I created my first ever R package and got it released onto CRAN in March 2019. It’s taken me a while to get round to actually writing about this which tells me that despite many years of trying to overcome procrastination, I’m obviously still not there! The package is actually an RStudio addin called objectremover that helps you to quickly remove objects stored in memory (specifically objects saved in the Global environment) within an R session. The main features include removing objects by
- Starting pattern of object name
- Ending pattern of object name
- Regular expression
- Object type (dataframe, function and other)
This is a quick demo of objectremover in action.

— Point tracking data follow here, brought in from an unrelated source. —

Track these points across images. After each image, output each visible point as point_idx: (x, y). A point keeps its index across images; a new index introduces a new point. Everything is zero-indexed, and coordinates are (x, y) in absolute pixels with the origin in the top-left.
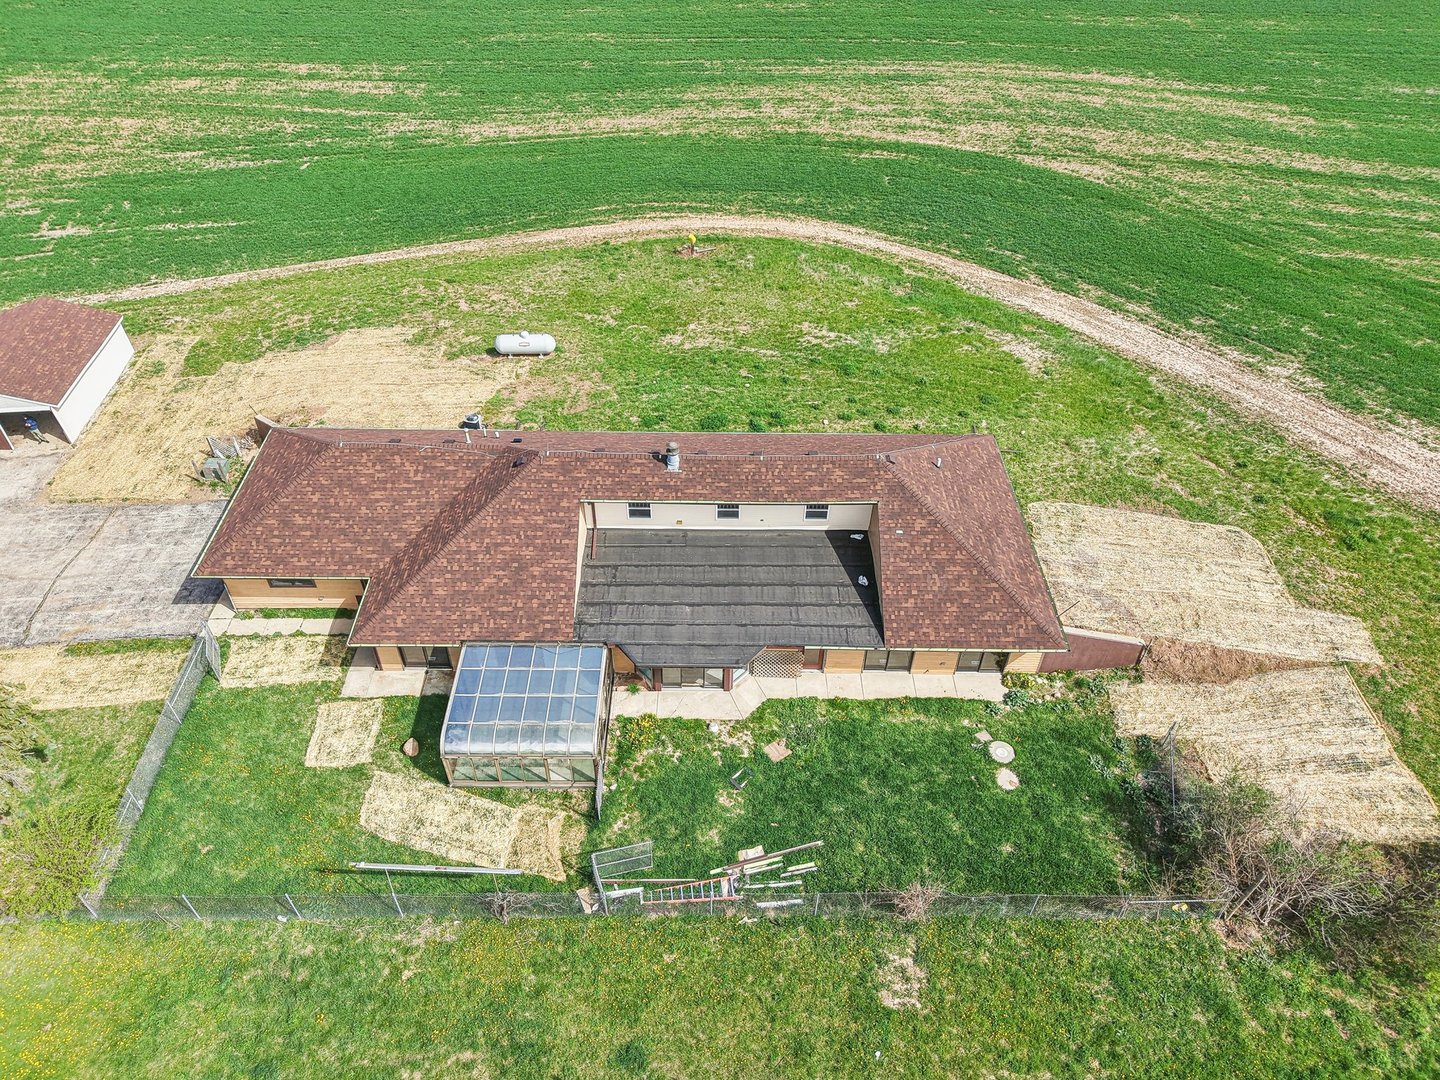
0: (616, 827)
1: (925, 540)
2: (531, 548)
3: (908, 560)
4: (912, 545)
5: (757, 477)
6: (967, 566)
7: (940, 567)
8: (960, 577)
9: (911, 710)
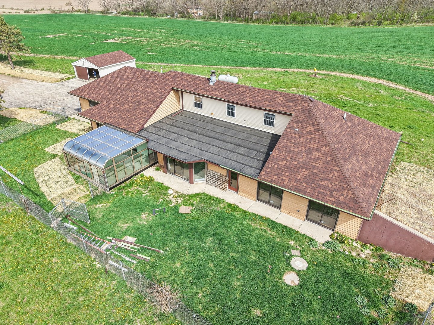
0: (98, 206)
1: (308, 137)
2: (146, 99)
3: (293, 143)
4: (300, 137)
5: (243, 93)
6: (326, 154)
7: (310, 151)
8: (318, 159)
9: (265, 224)
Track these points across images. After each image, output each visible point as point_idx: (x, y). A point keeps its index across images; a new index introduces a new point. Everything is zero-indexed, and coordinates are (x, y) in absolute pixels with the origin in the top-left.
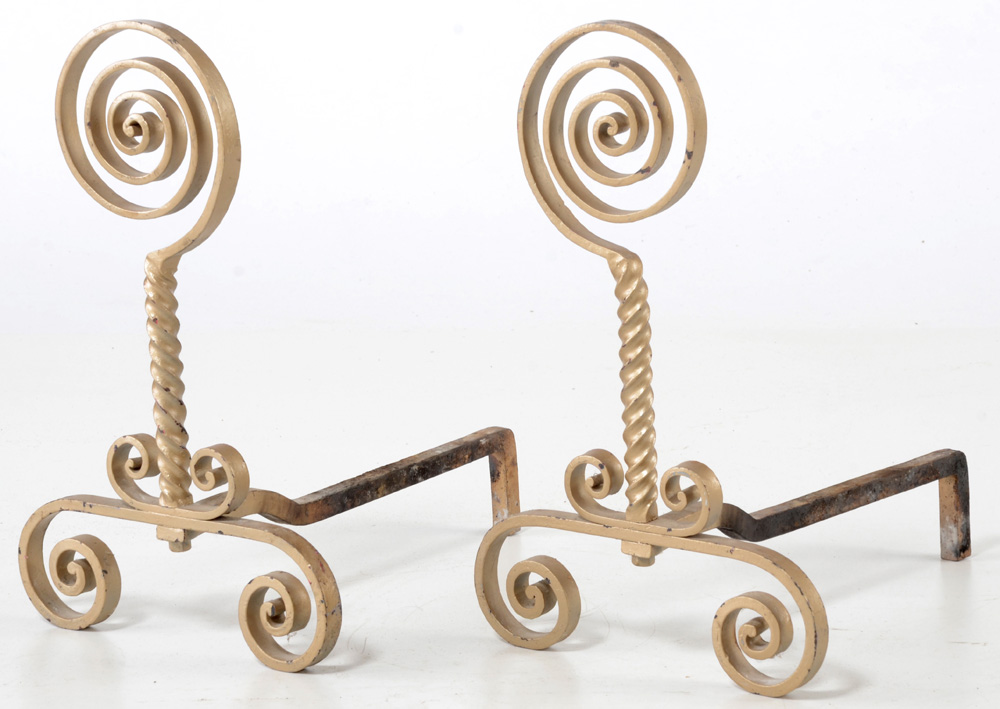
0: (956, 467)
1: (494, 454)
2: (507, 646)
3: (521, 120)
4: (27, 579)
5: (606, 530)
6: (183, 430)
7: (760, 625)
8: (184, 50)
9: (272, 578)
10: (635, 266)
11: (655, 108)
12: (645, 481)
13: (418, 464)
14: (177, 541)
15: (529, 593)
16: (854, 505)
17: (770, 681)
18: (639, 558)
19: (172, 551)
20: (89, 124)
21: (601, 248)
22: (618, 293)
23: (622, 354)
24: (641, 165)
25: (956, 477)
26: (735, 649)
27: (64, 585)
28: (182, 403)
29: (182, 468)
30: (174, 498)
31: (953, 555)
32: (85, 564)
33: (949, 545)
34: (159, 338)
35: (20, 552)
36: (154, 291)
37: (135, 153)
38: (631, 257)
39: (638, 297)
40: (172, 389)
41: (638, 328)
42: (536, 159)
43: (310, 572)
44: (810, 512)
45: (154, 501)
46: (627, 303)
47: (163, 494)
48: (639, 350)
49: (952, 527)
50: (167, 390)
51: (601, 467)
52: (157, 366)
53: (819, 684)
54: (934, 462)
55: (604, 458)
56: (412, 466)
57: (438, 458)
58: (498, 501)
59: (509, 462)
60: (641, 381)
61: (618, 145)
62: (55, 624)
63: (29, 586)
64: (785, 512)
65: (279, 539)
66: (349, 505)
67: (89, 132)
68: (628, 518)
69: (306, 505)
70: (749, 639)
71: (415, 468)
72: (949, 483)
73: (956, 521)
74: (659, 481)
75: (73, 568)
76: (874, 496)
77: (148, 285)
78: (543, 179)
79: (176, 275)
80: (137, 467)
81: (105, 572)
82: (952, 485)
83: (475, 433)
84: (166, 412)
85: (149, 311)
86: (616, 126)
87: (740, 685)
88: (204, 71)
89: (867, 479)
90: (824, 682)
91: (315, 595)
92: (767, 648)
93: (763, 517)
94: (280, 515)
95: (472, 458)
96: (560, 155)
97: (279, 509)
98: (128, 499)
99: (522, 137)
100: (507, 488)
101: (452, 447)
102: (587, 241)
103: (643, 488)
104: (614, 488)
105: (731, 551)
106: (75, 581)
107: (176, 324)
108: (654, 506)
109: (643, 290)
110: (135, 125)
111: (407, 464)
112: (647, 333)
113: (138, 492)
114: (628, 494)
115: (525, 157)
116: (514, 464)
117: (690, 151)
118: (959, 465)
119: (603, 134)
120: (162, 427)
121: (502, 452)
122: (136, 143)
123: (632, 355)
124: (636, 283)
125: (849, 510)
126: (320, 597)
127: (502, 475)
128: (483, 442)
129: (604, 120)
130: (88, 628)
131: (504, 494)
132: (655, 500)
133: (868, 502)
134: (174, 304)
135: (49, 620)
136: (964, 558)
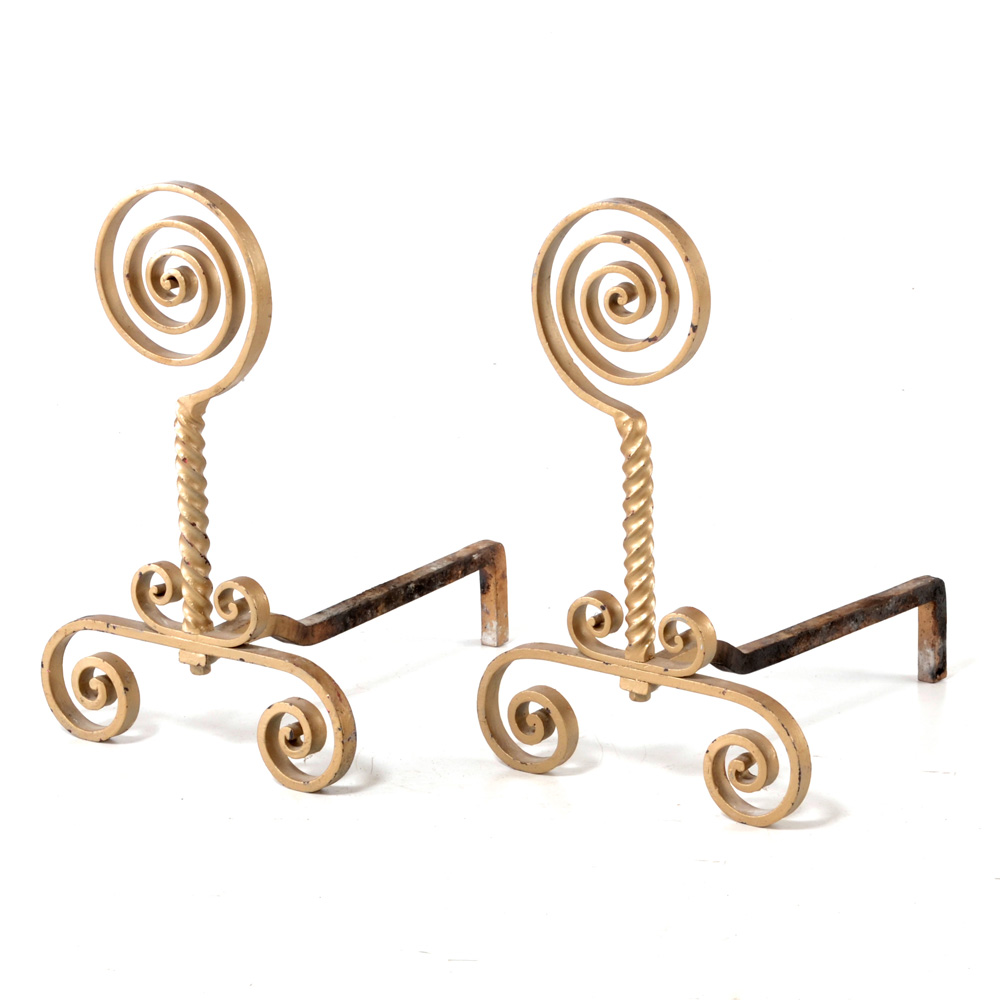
0: (935, 594)
1: (486, 568)
2: (506, 769)
3: (535, 284)
4: (49, 692)
5: (605, 666)
6: (207, 562)
7: (748, 760)
8: (223, 214)
9: (291, 704)
10: (640, 425)
11: (663, 283)
12: (645, 623)
13: (415, 582)
14: (199, 665)
15: (530, 722)
16: (837, 635)
17: (756, 812)
18: (636, 694)
19: (194, 673)
20: (128, 276)
21: (608, 407)
22: (623, 449)
23: (626, 506)
24: (649, 334)
25: (935, 604)
26: (724, 781)
27: (84, 698)
28: (206, 537)
29: (205, 597)
30: (197, 625)
31: (930, 677)
32: (106, 680)
33: (926, 668)
34: (187, 476)
35: (42, 666)
36: (184, 432)
37: (171, 304)
38: (636, 415)
39: (641, 454)
40: (198, 524)
41: (642, 483)
42: (548, 319)
43: (329, 701)
44: (795, 644)
45: (177, 626)
46: (631, 459)
47: (185, 620)
48: (642, 503)
49: (929, 651)
50: (194, 525)
51: (603, 608)
52: (184, 501)
53: (801, 815)
54: (914, 590)
55: (605, 599)
56: (409, 584)
57: (434, 575)
58: (488, 613)
59: (499, 575)
60: (643, 531)
61: (627, 313)
62: (75, 735)
63: (51, 698)
64: (772, 645)
65: (299, 670)
66: (351, 624)
67: (128, 283)
68: (627, 656)
69: (313, 626)
70: (738, 773)
71: (412, 585)
72: (928, 609)
73: (933, 646)
74: (657, 623)
75: (95, 684)
76: (856, 626)
77: (178, 425)
78: (554, 338)
79: (204, 417)
80: (161, 593)
81: (126, 689)
82: (931, 611)
83: (468, 547)
84: (192, 545)
85: (179, 450)
86: (626, 297)
87: (729, 815)
88: (241, 235)
89: (850, 609)
90: (807, 812)
91: (333, 723)
92: (755, 782)
93: (751, 651)
94: (290, 638)
95: (465, 573)
96: (572, 318)
97: (288, 631)
98: (151, 623)
99: (535, 299)
100: (497, 600)
101: (446, 563)
102: (596, 400)
103: (642, 630)
104: (615, 626)
105: (724, 693)
106: (96, 696)
107: (203, 463)
108: (652, 647)
109: (647, 448)
110: (172, 279)
111: (405, 582)
112: (650, 487)
113: (160, 617)
114: (627, 634)
115: (538, 318)
116: (504, 576)
117: (695, 325)
118: (938, 592)
119: (613, 302)
120: (187, 559)
121: (493, 565)
122: (172, 295)
123: (635, 508)
124: (641, 440)
125: (832, 640)
126: (338, 725)
127: (492, 588)
128: (475, 557)
129: (615, 290)
130: (108, 741)
131: (494, 606)
132: (652, 641)
133: (850, 632)
134: (202, 444)
135: (70, 731)
136: (940, 680)
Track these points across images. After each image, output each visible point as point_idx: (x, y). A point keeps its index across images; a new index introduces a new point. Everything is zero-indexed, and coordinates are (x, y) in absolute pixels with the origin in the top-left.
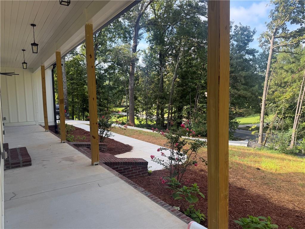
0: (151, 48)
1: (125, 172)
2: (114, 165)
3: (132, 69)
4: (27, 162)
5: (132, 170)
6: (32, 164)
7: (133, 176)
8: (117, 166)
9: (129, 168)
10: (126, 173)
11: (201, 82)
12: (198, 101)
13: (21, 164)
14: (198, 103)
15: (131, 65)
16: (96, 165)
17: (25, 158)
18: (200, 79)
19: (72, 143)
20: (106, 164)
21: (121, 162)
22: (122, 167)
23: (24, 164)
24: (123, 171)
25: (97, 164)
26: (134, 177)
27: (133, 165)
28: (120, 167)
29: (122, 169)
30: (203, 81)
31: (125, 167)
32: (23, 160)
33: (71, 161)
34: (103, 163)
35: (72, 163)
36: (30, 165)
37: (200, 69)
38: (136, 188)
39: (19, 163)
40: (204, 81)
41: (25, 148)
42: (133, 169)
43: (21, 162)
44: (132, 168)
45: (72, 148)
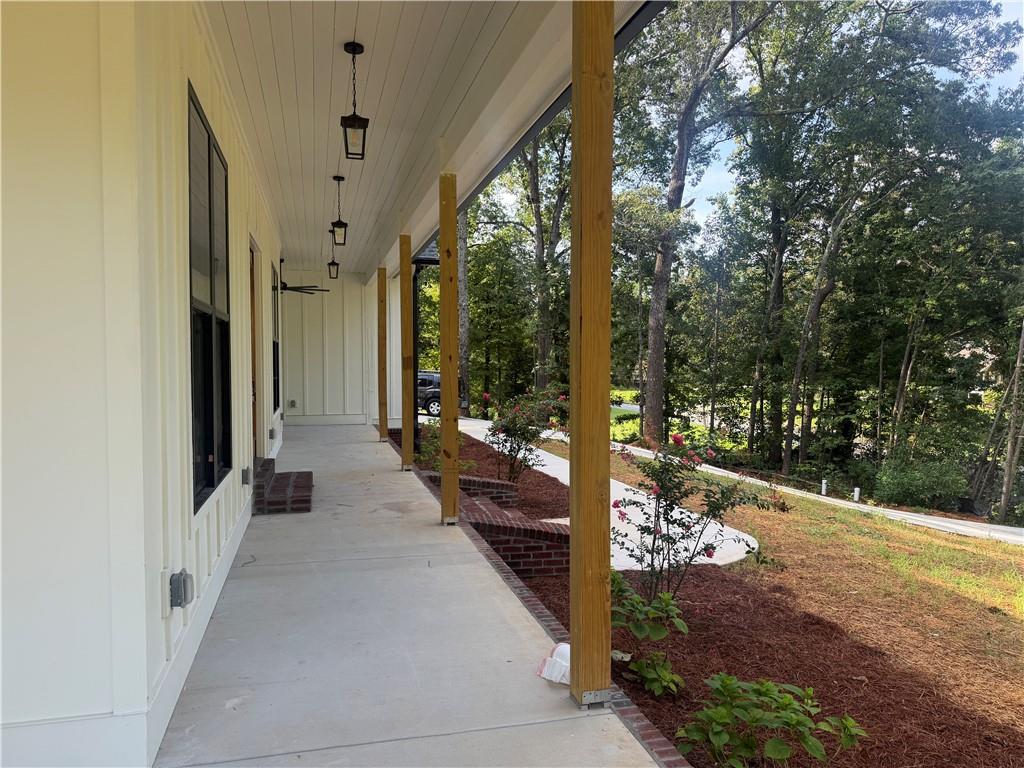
0: (744, 190)
1: (529, 556)
2: (498, 534)
3: (663, 262)
4: (303, 505)
5: (549, 555)
6: (313, 509)
7: (550, 571)
8: (507, 538)
9: (541, 548)
10: (531, 559)
11: (924, 305)
12: (911, 374)
13: (289, 507)
14: (911, 381)
15: (659, 252)
16: (449, 524)
17: (300, 494)
18: (923, 292)
19: (426, 473)
20: (477, 526)
21: (519, 529)
22: (521, 542)
23: (295, 506)
24: (523, 552)
25: (453, 524)
26: (555, 574)
27: (551, 541)
28: (515, 541)
29: (521, 545)
30: (930, 302)
31: (530, 542)
32: (293, 497)
33: (399, 510)
34: (471, 523)
35: (400, 514)
36: (308, 510)
37: (924, 256)
38: (507, 579)
39: (284, 503)
40: (934, 302)
41: (309, 475)
42: (552, 551)
43: (289, 501)
44: (548, 547)
45: (420, 485)
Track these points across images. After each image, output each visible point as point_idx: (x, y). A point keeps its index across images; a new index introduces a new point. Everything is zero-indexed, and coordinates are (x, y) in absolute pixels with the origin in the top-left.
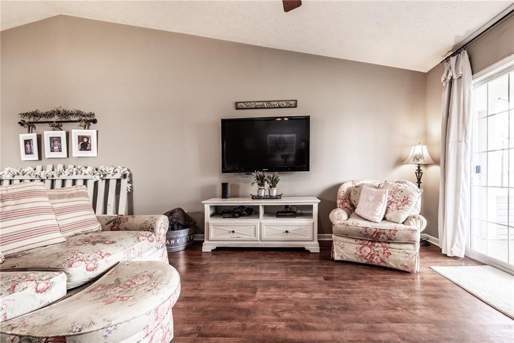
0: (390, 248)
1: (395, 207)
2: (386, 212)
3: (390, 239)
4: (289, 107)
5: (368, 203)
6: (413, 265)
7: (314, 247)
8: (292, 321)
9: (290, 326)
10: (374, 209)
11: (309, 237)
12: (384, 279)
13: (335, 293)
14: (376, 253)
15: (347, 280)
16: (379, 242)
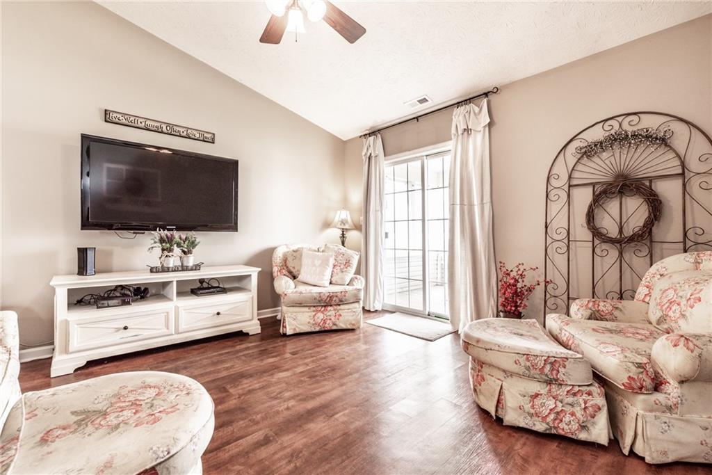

I made sure to include a couple of safety features to help ensure that you don’t remove objects by mistake. Firstly, it displays what objects will be removed based on the options you’ve selected in real-time and when you click ‘Done’, another warning popup box appears to get a second confirmation that you want to remove these objects. I put this warning popup in as you could remove all saved objects (perhaps by mistake) if, for example, you use a regular expression with no pattern.
I recently also got objectremover added to the list of addins started and maintained by Dean Attali.
A Learning Exercise
Creating this package was largely a learning exercise for me and I really learned loads in the process. To create the package, I tried the usethis package for the first time to help get various things set up. When I got to the stage where the package was mostly developed, I tested that the package builds successfully in various operating systems and R versions using Travis CI and the R-hub builder (again, this was the first time I’ve used these tools). A continous integration service like Travis is useful for ensuring that the package still builds properly whenever you make changes to the package and push onto Github. I even had a go at creating a hex sticker for the package (with the help of the hexsticker package) and anybody that knows me at all knows that this isn’t the sort of thing I’m good at! But I’m happy I gave it a go as that’s the only way to get better.
When I submitted to CRAN, the package got knocked back a few times but I followed the wise advice of Hadley Wickham to not take any criticism personally (particularly as the CRAN maintainers are very busy people and have a hard job) and just tackled all the obstacles in a respectful manner. This advice probably applies to many things in life beyond building R packages so I try to follow this approach as much as humanly possible (but as I am actually human, it stands to reason that I still fail in this regard – and more often than I’d like as well unfortunately!).
Workflow
The idea for the package came about as I tend to create a lot of temporary objects in R as I work through analyses and I just wanted a quick way to remove these objects. I often call these objects with names starting with the letter ‘z’ so that they will be easy to spot. This was something I learned from my former PhD supervisor and has actually become pretty invaluable as naming things is something that can sometimes cause me more stress and take up more energy than you would imagine for something this basic and fundamental! So having a way of removing the need for this decision-making helps to focus on solving problems quickly rather than putting energy into things such as naming objects.
Having said this, I do always go through my code carefully after I’ve solved the problems I’m working on and tidy the script up to make sure I can understand everything I’ve done. This process is sometimes known as code refactoring. It is something that is sometimes overlooked but is really important for ensuring that you and others can better understand what a script is doing. This quote sums up the benefits pretty well.
By continuously improving the design of code, we make it easier and easier to work with. This is in sharp contrast to what typically happens: little refactoring and a great deal of attention paid to expediently adding new features. If you get into the hygienic habit of refactoring continuously, you’ll find that it is easier to extend and maintain code.
— Joshua Kerievsky
Part of what I do for this includes putting in section breaks into my script (in RStudio, the shortcut to do this is ctrl+shift+R) to split things into more manageable blocks. I’ll also give meaningful names to objects that I do want to track, particularly for longer projects. For example, there may be several data processing stages involved in going from a raw dataset up to the dataset you use for analysis. I will usually create a number of temporary objects (beginning with ‘z’) that help me get to the analysis dataset (often via various joins between datasets). In this case, the raw and analysis datasets would get meaningful names and the temporary objects could be removed. At the end, I may save the raw and analysis datasets into an R workspace (or as RDS format) that can be easily loaded into scripts created for other parts of a long project.
Anyway that’s just an example of a workflow that I sometimes use and find pretty efficient for long projects. I’m sure there are many other great ways to work efficiently in creating outputs for long projects so if you know of some, please let me know as I always like to hear about ways to work efficiently in R. Oh and of course, I hope some people find objectremover useful!